Work task →
Below is a listing; retype exactly the lines between the one containing "text: Attendees times" and the one containing "border-top: 1px solid", inclusive, minus the pictures.

Raw data →
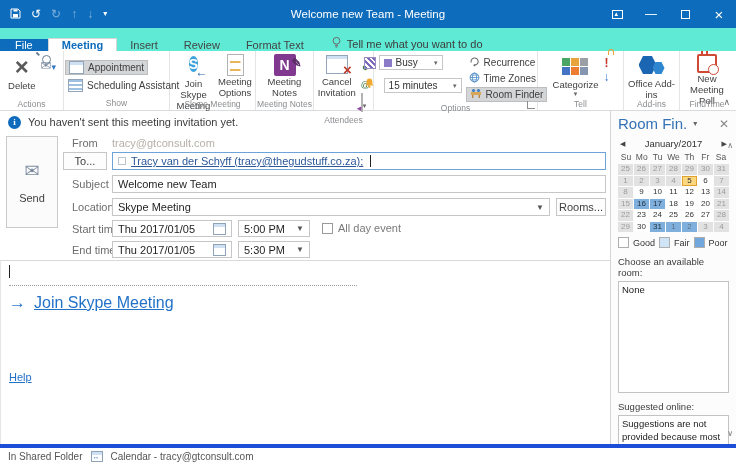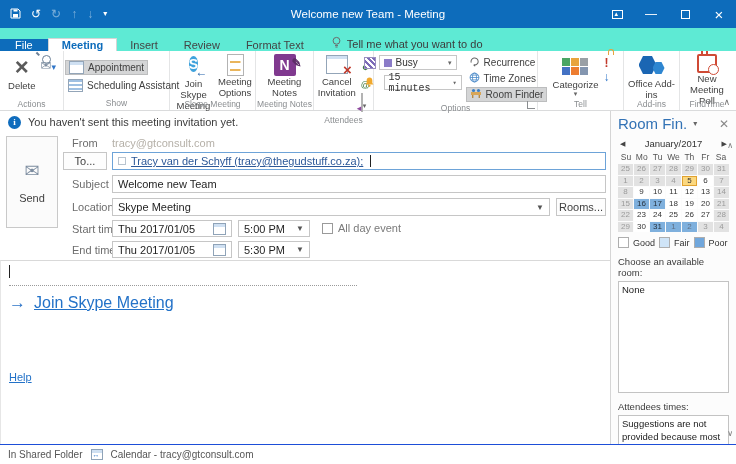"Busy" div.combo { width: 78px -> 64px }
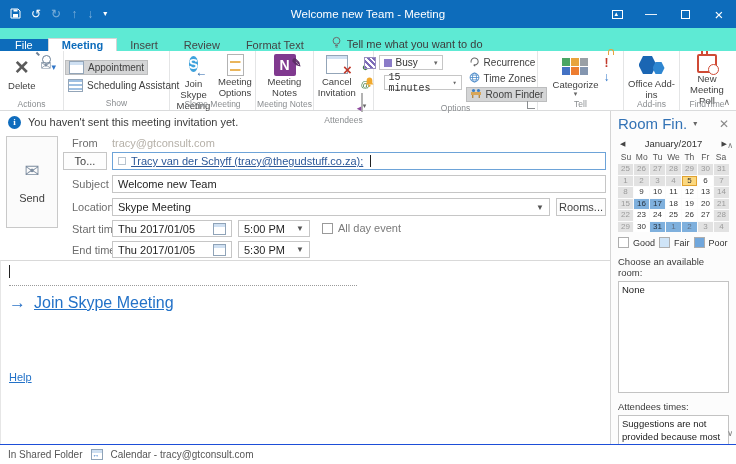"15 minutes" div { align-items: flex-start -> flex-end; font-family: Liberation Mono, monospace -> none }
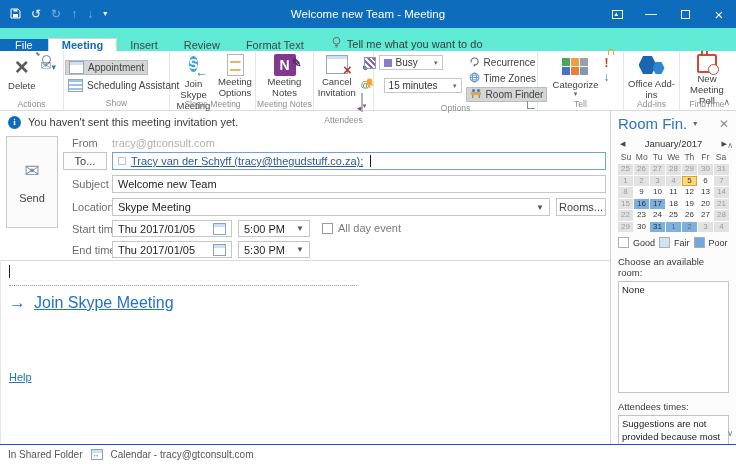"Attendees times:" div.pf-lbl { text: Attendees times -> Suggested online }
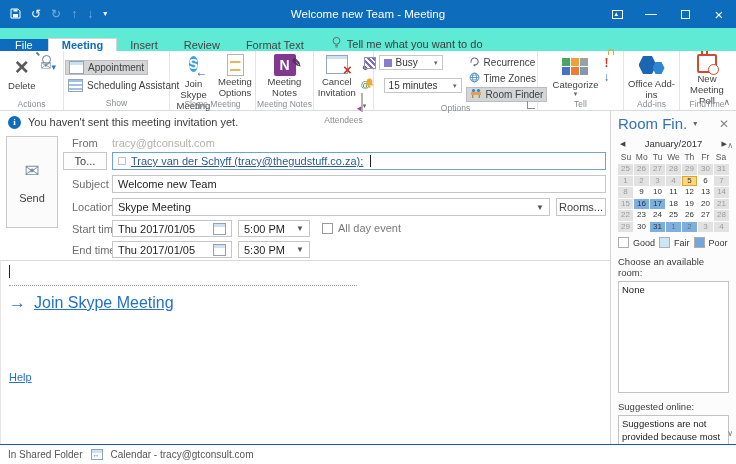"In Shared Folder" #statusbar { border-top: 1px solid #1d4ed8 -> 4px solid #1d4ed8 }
---
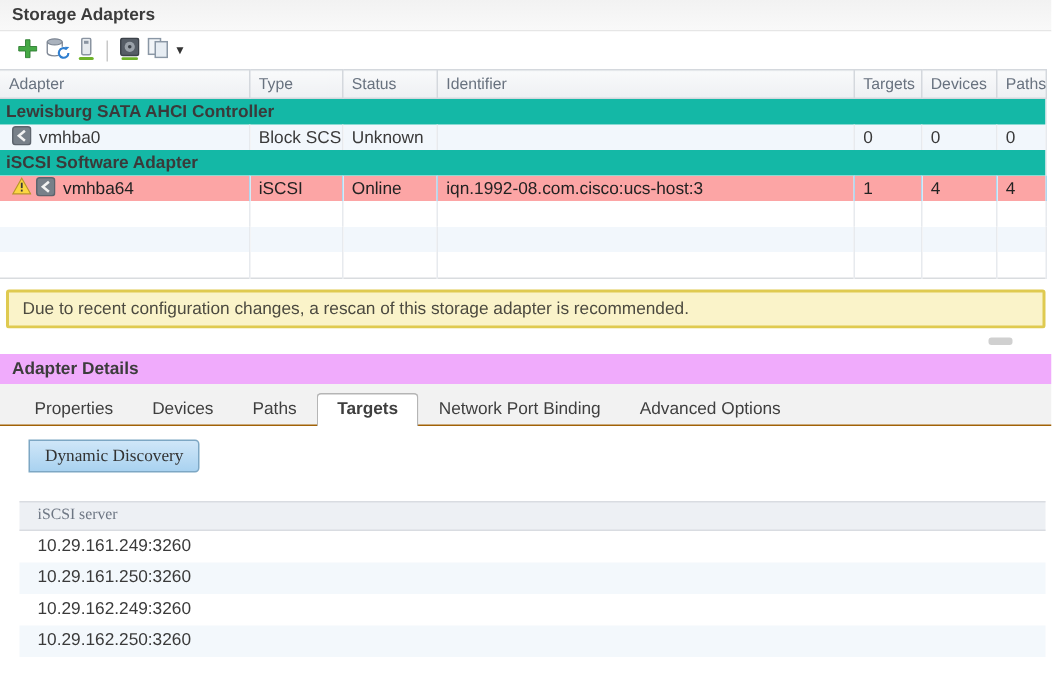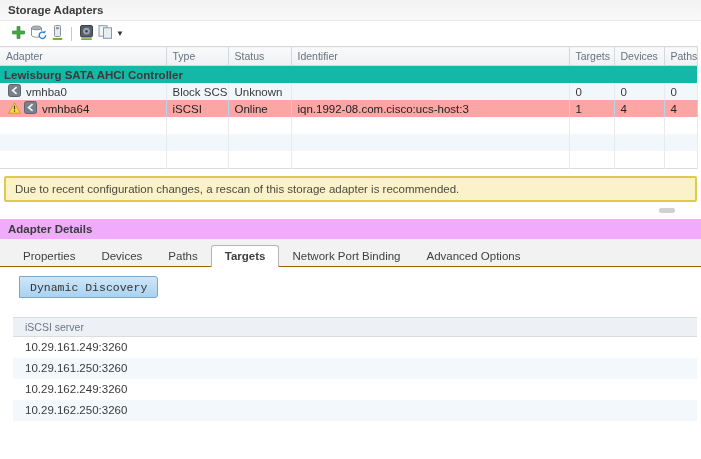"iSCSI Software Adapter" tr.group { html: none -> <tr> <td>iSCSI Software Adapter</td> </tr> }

Answer space →
"Attendees times:" div.pf-lbl { text: Attendees times -> Suggested online }
"In Shared Folder" #statusbar { border-top: 1px solid #1d4ed8 -> 4px solid #1d4ed8 }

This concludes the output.